There is no "superior" in choosing the ballistics of a bullet - you pick the one that dynamically meets the taskings for that job, in range, impact, penetration, etc. Given equal barrel lengths and bullet weights, the .30x.223 will generally have less range and more power than 6.8SSPC, and that cartridge will generally have less range and more power than 6.5G. That is a generalization, it will get picked to death by fanboys, but the harsh reality is that when you baseline performance factors like barrel, weight, and OAL of the cartridge, you get that.
Whatever, understand what the cartridges OPTIMUM application is, and don't make more of it than it is. It can either do the job well, or just do the job - nothing morally wrong with middle of the pack performance - but it CANNOT be the answer to all applications.
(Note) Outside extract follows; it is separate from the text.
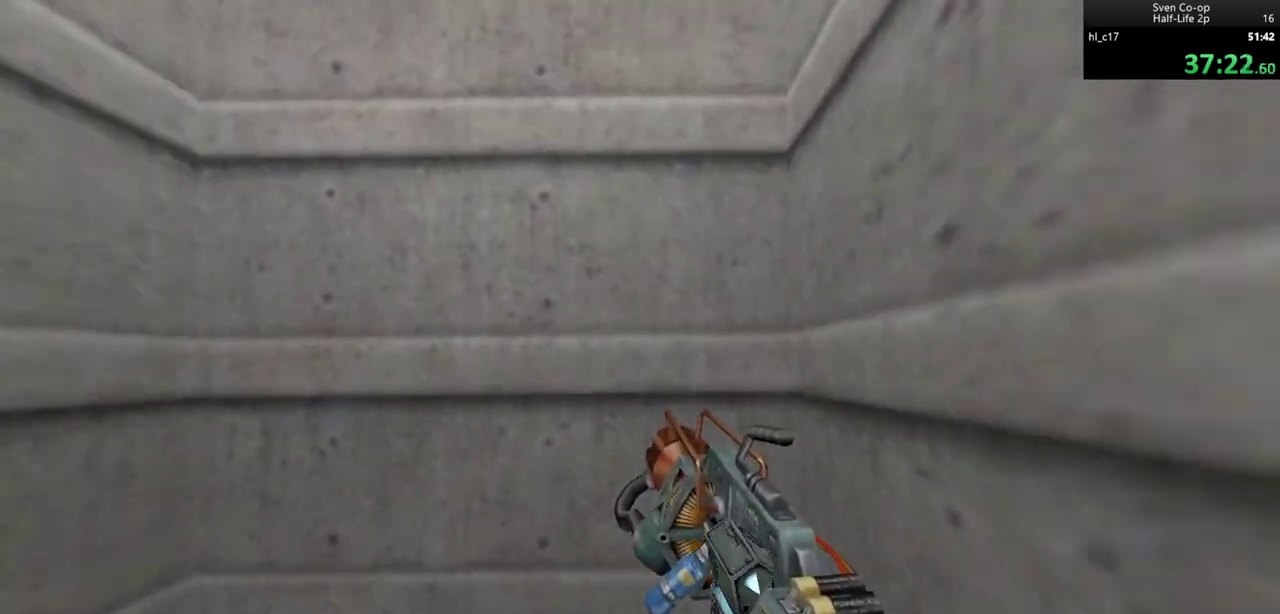
{"keys": ["s"], "mouse": ["right"], "events": [[117, "d", "down"], [167, "d", "up"], [400, "a", "down"], [500, "a", "up"]]}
It WILL run short at one end or the other of it's power curve, and another cartridge exists to easily better it.
Go fanbois all over it and claim "superiority," and a true appreciation of what it can really do will get buried in a rising tide of nitpicking. No cartridge is "superior," it just has more power or speed at a certain time in it's flight, and might offer some advantages in logistic outside it's ballistic envelope. Performance is purchased in dollars, what one shooter decides for himself is his business.